The database search yielded 1,889 results. Twenty-seven duplicates were removed, and another 1,806 were excluded during the first screening process. During the second screening, 43 studies were excluded with reasons. These included not being on speech (n = 12), not focusing on prosody (n = 11), not reporting on sentiment (n = 7) or experimental results (n = 7), not including anything on human-robot interaction (n = 3) and being published in languages other than English (n = 3). Consequently, a total of 13 publications were included in the review. The PRISMA diagram [27] in Fig. 1 demonstrates the search and screening process.
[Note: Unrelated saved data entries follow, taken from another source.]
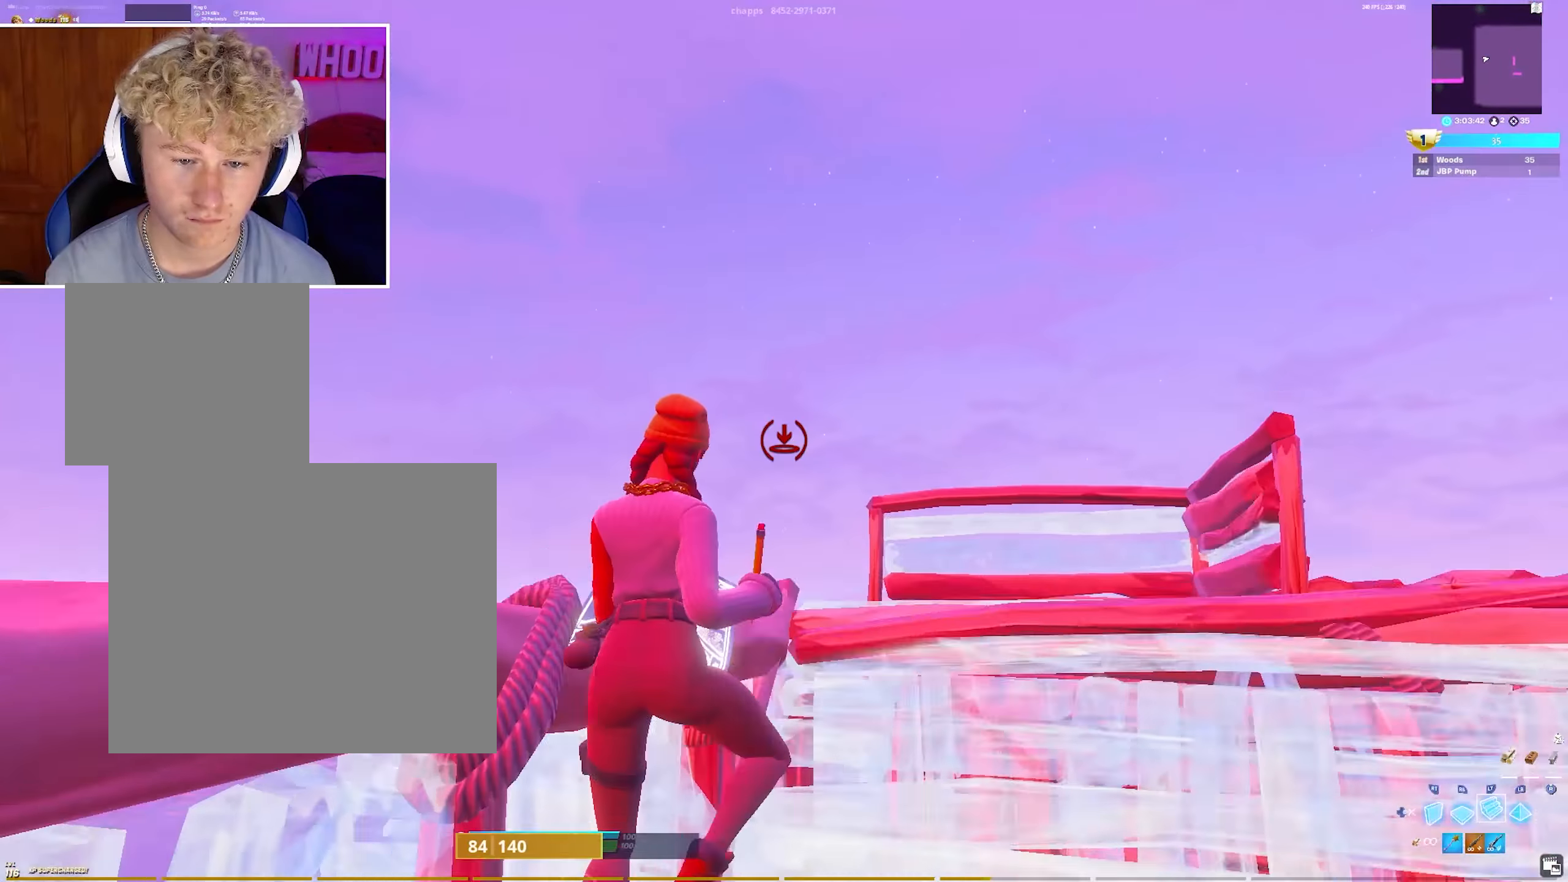
Gameplay with a controller (PlayStation layout); each line is a JSON object with the inputs held at the frame after it. "events" lists button and stick changes between this image and that frame as [ms after this image, input, new state], when the widget could be followed in between.
{"buttons": ["R1"], "left_stick": "up-right", "right_stick": "center", "events": [[33, "right_stick", "left"], [133, "R1", "down"], [183, "right_stick", "down"], [200, "L1", "down"], [233, "R1", "up"], [250, "right_stick", "right"], [283, "L1", "up"], [300, "R1", "down"], [350, "right_stick", "center"], [367, "L1", "down"], [400, "R1", "up"], [483, "L1", "up"], [483, "R1", "down"]]}
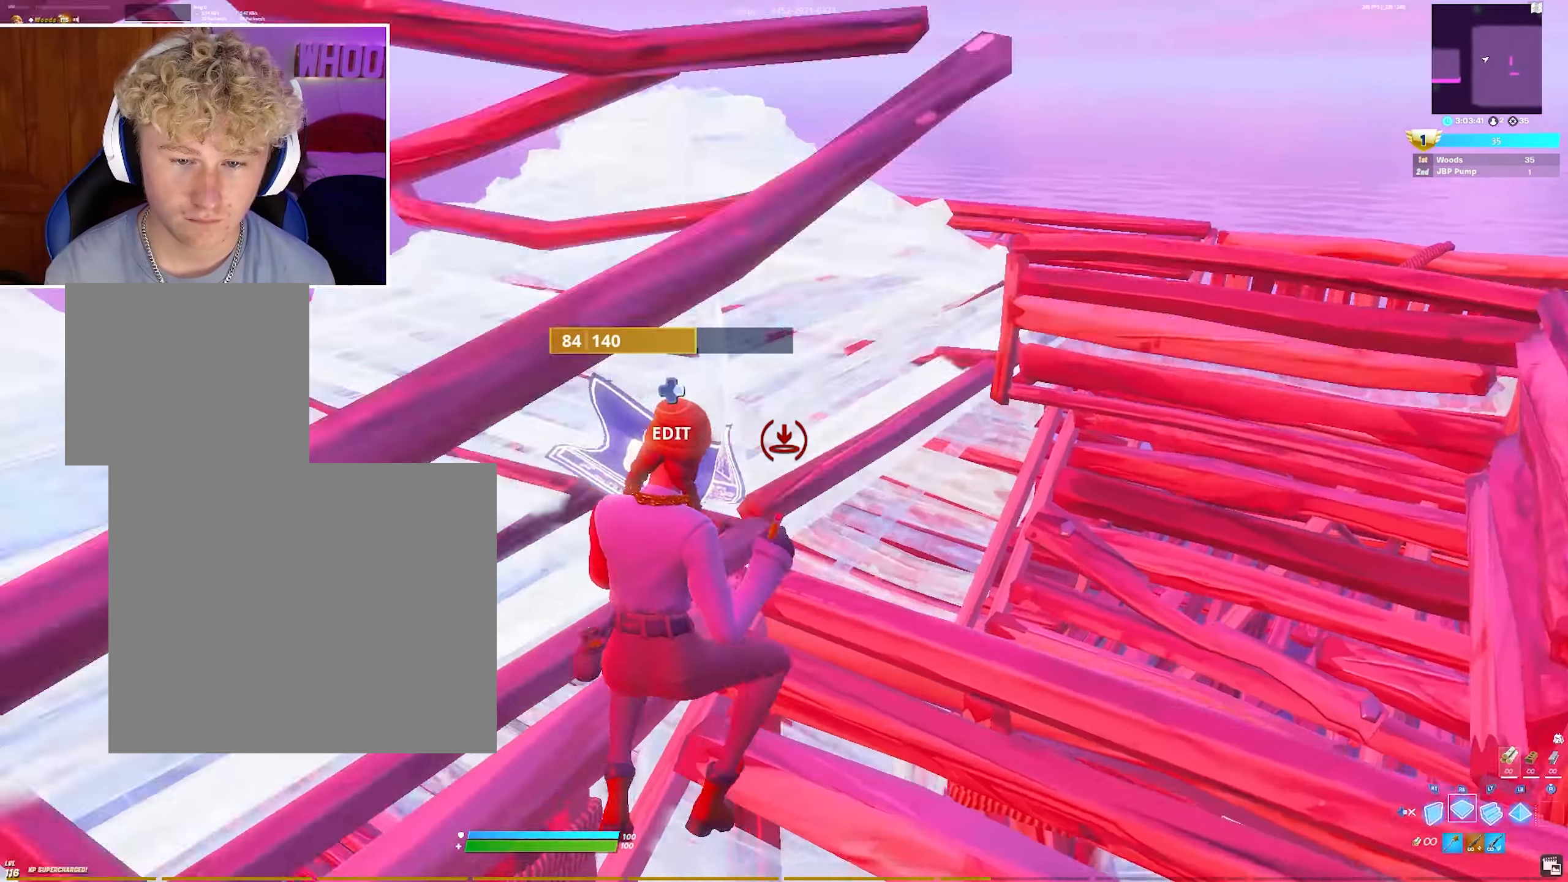
{"buttons": ["R2"], "left_stick": "up-right", "right_stick": "center", "events": [[50, "R1", "up"], [83, "CIRCLE", "down"], [83, "left_stick", "up-left"], [167, "CIRCLE", "up"], [183, "L3", "down"], [233, "R2", "down"], [300, "L3", "up"], [317, "CIRCLE", "down"], [317, "R2", "up"], [367, "left_stick", "up"], [383, "CIRCLE", "up"], [383, "L3", "down"], [433, "R2", "down"], [483, "left_stick", "up-right"], [500, "L3", "up"]]}
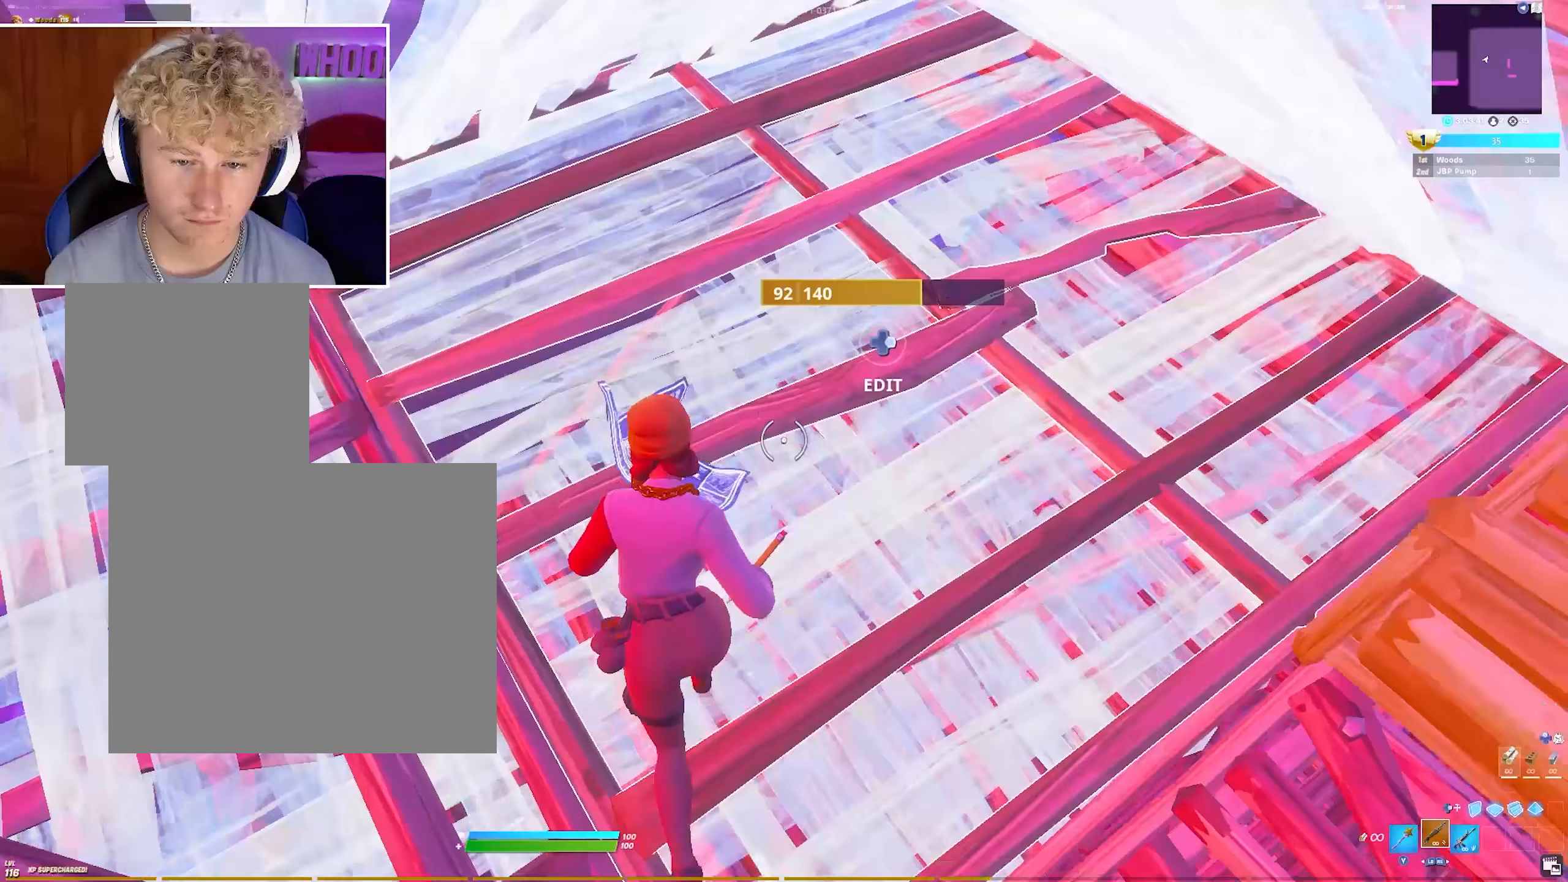
{"buttons": ["CIRCLE"], "left_stick": "up", "right_stick": "center", "events": [[17, "CIRCLE", "down"], [33, "right_stick", "down-left"], [50, "R2", "up"], [100, "CIRCLE", "up"], [167, "CIRCLE", "down"], [267, "CIRCLE", "up"], [267, "R2", "down"], [283, "left_stick", "up"], [283, "right_stick", "up-left"], [450, "CIRCLE", "down"], [450, "right_stick", "center"], [483, "R2", "up"]]}
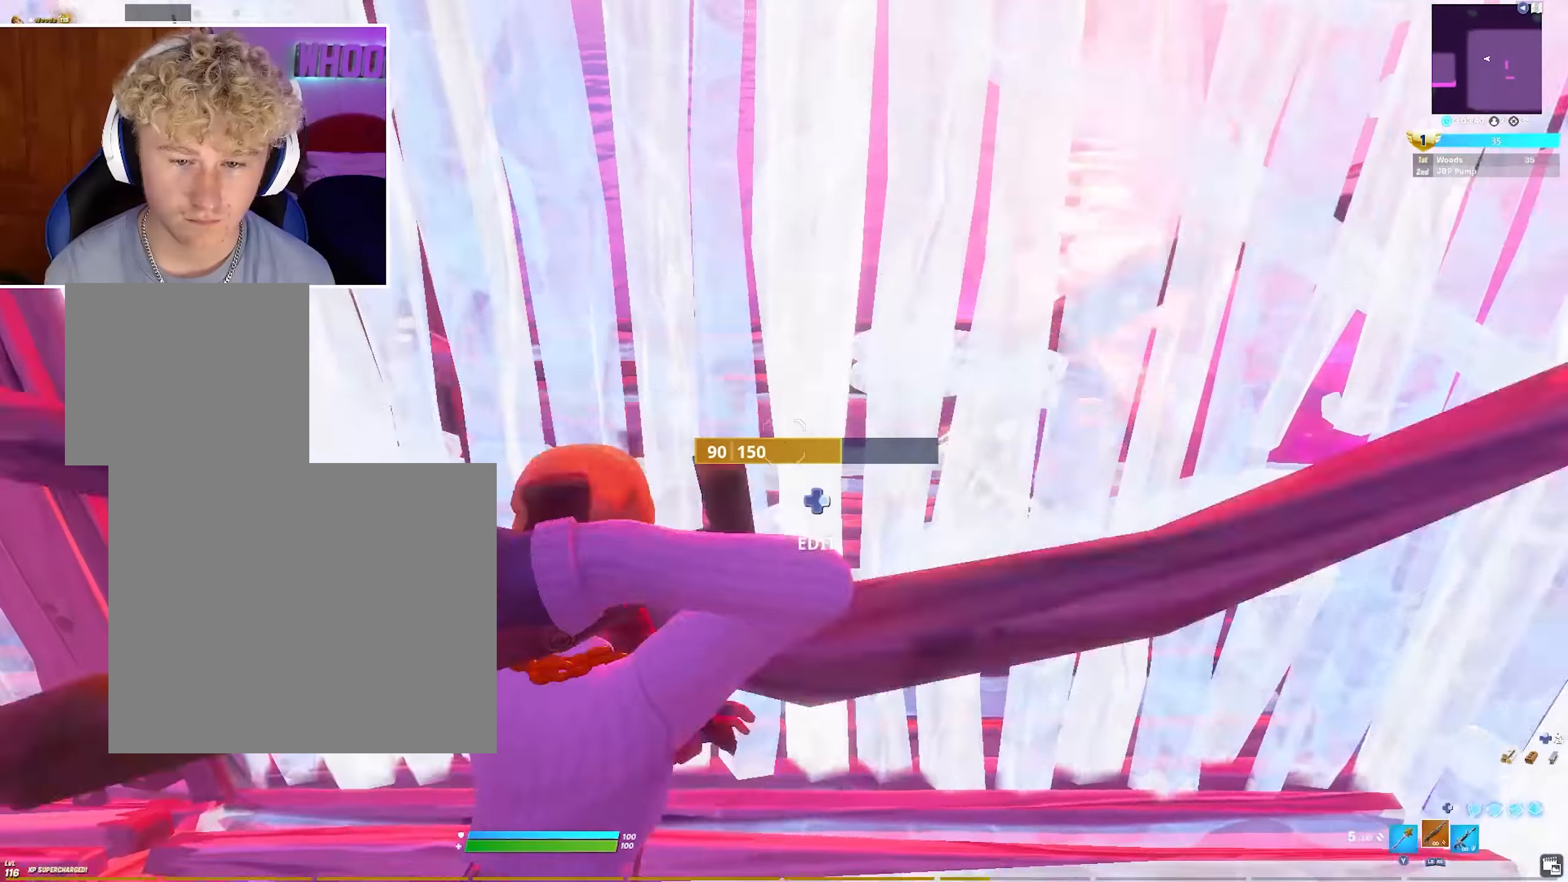
{"buttons": [], "left_stick": "up-left", "right_stick": "up-right", "events": [[17, "left_stick", "up-right"], [33, "CIRCLE", "up"], [150, "L3", "down"], [150, "right_stick", "down"], [167, "R2", "down"], [200, "right_stick", "right"], [250, "right_stick", "up"], [267, "L3", "up"], [317, "right_stick", "left"], [333, "R2", "up"], [350, "left_stick", "up-left"], [367, "R3", "down"], [367, "right_stick", "center"], [417, "right_stick", "up-right"], [467, "R3", "up"]]}
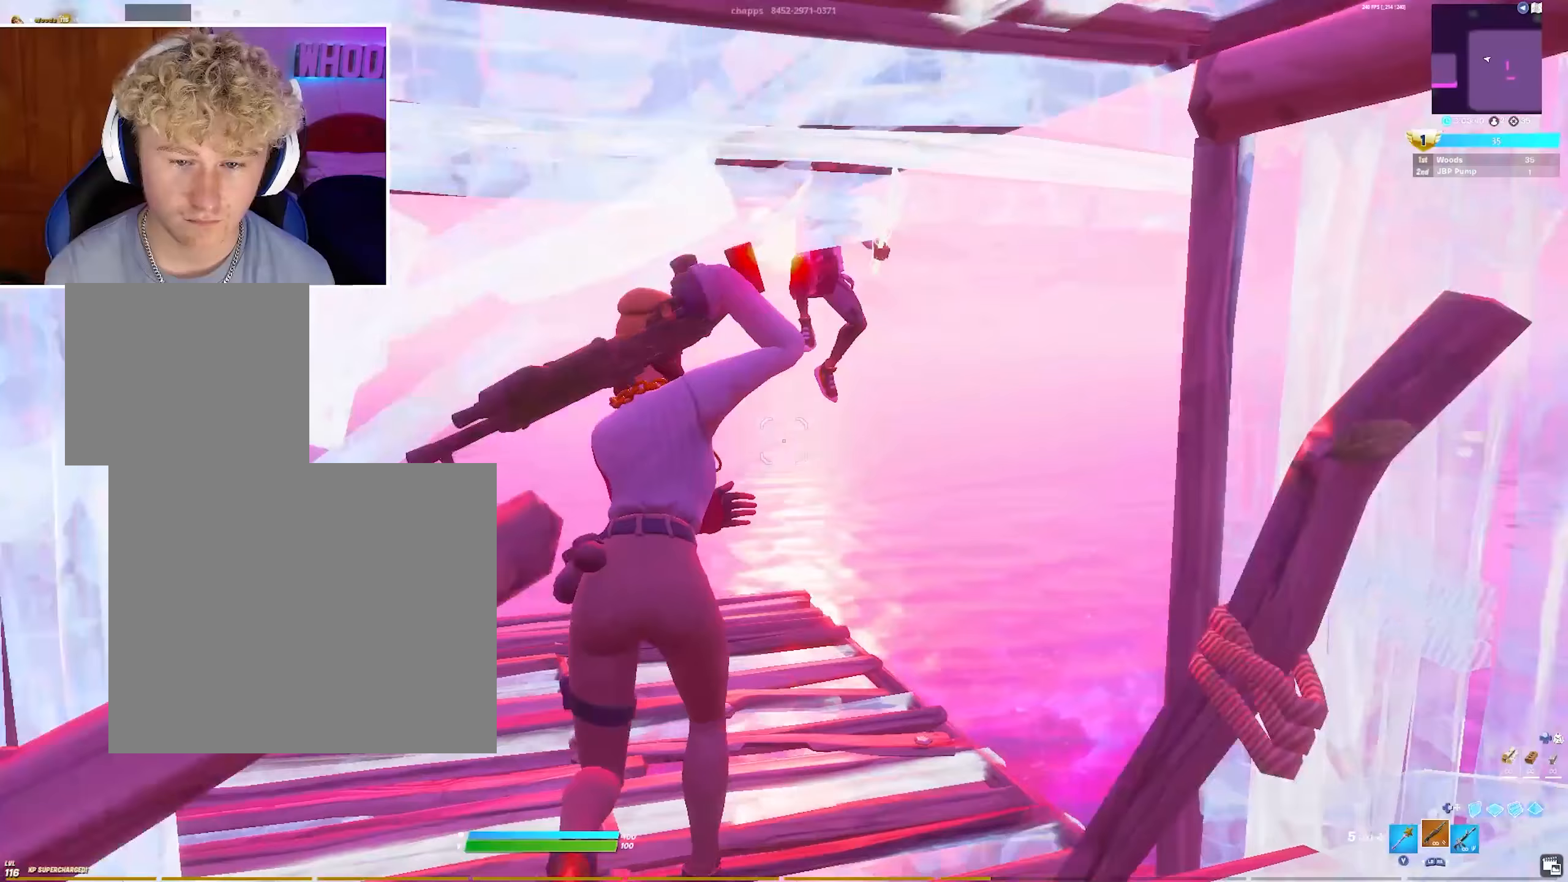
{"buttons": ["R2"], "left_stick": "down", "right_stick": "down-left", "events": [[50, "right_stick", "center"], [83, "CROSS", "down"], [117, "left_stick", "down"], [217, "CROSS", "up"], [317, "right_stick", "down-left"], [400, "R2", "down"]]}
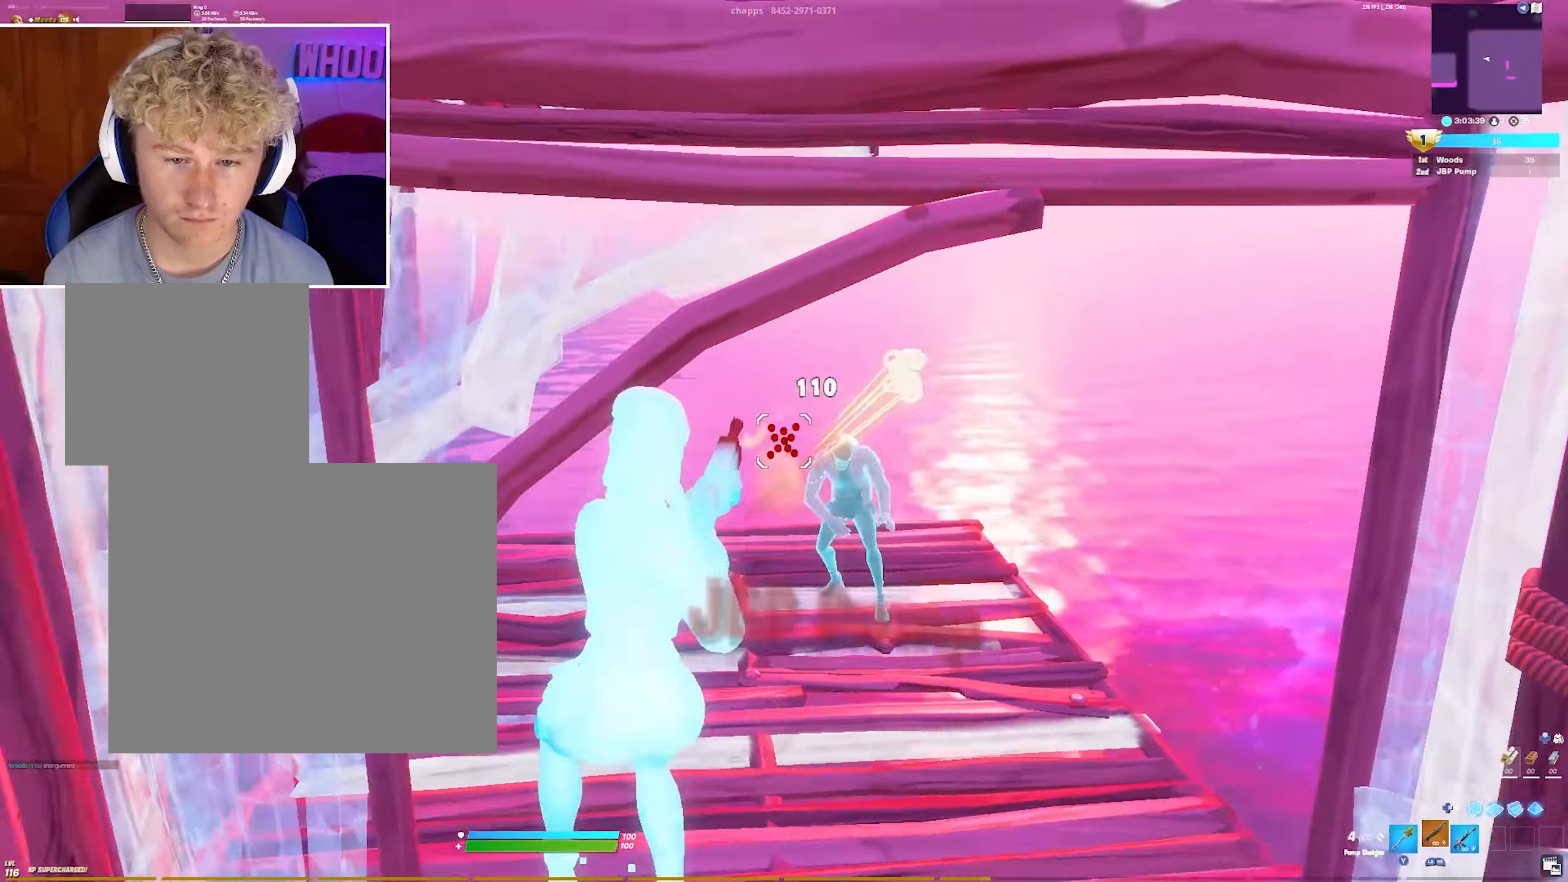
{"buttons": [], "left_stick": "up-left", "right_stick": "center", "events": [[33, "R2", "up"], [33, "left_stick", "down-left"], [83, "right_stick", "up-left"], [167, "left_stick", "left"], [167, "right_stick", "center"], [183, "L3", "down"], [233, "CIRCLE", "down"], [233, "R3", "down"], [300, "L3", "up"], [300, "left_stick", "up-left"], [333, "CIRCLE", "up"], [333, "R3", "up"], [400, "CIRCLE", "down"], [500, "CIRCLE", "up"]]}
3.1 Characteristics of the Included Literature

The literature was published from 2012 [28] to 2020 [29, 30]. The majority of the studies were presented at conferences and subsequently published as full-text conference papers [5, 30,31,32,33,34,35,36,37]. Only two were published as journal papers [28, 29]. One study appeared to be published as a journal article and as a conference paper [38, 39], hence is reported together.

The studies were conducted in France [32, 35], Japan [29] and Spain and Poland [5]. Nine did not state the specific country location [28, 30, 31, 33, 34, 36,37,38,39]. The settings of the research were most commonly places of education (schools and universities) [29, 32, 33, 35, 38, 39] or online [30, 31]. One was conducted in a Alzheimer’s Center and hospital [5] and four did not state the specific setting [28, 34, 36, 37].

Overall, the studies were mostly identified to be experimental in nature. Two appeared to be observational, in which differences in prosodic elements between synthesised and natural human speech were explored [37] and responses to different pitches were observed [29]. A further two studies collected mixed methods data, such as qualitative perceptions (via a survey or interviews) in addition to quantitative measures [31, 32].

Across the studies, the sample sizes varied from three [37] to 300 participants [36], including children, adults and students. Of the studies (n = 10) that specified a sample size, a total of 774 participants were included (mean: 77.4). The studies are further summarised in Table 2.

Table 2 Summary of the included studies

Full size table

3.2 The Systems

Most of the studies used robots, including NAO [30], ERICA [38, 39], Pepper [29, 31], the Survivor Buddy robot [33], RAMCIP [5], ALICE [35] and Hobbit [31]. Three studies used systems [28, 36, 37], such as the VOICEROID 2 Yuduki Yukari speech synthesiser system [37]. Only one used Poppy, a virtual robot (embodied conversational agent) [32]. One did not provide specific details on the system used [34]. Figure 2 shows some of the robots used.

The purpose of almost all of the studies was to advance emotional speech detection and/or expression through prosody, with the ultimate purpose of implementing the system in a social robot/agent [5, 29,30,31,32, 34,35,36,37,38,39]. Thus, five studies focussed on emotion detection, four focussed on emotion expression and three focussed on both (see Table 2).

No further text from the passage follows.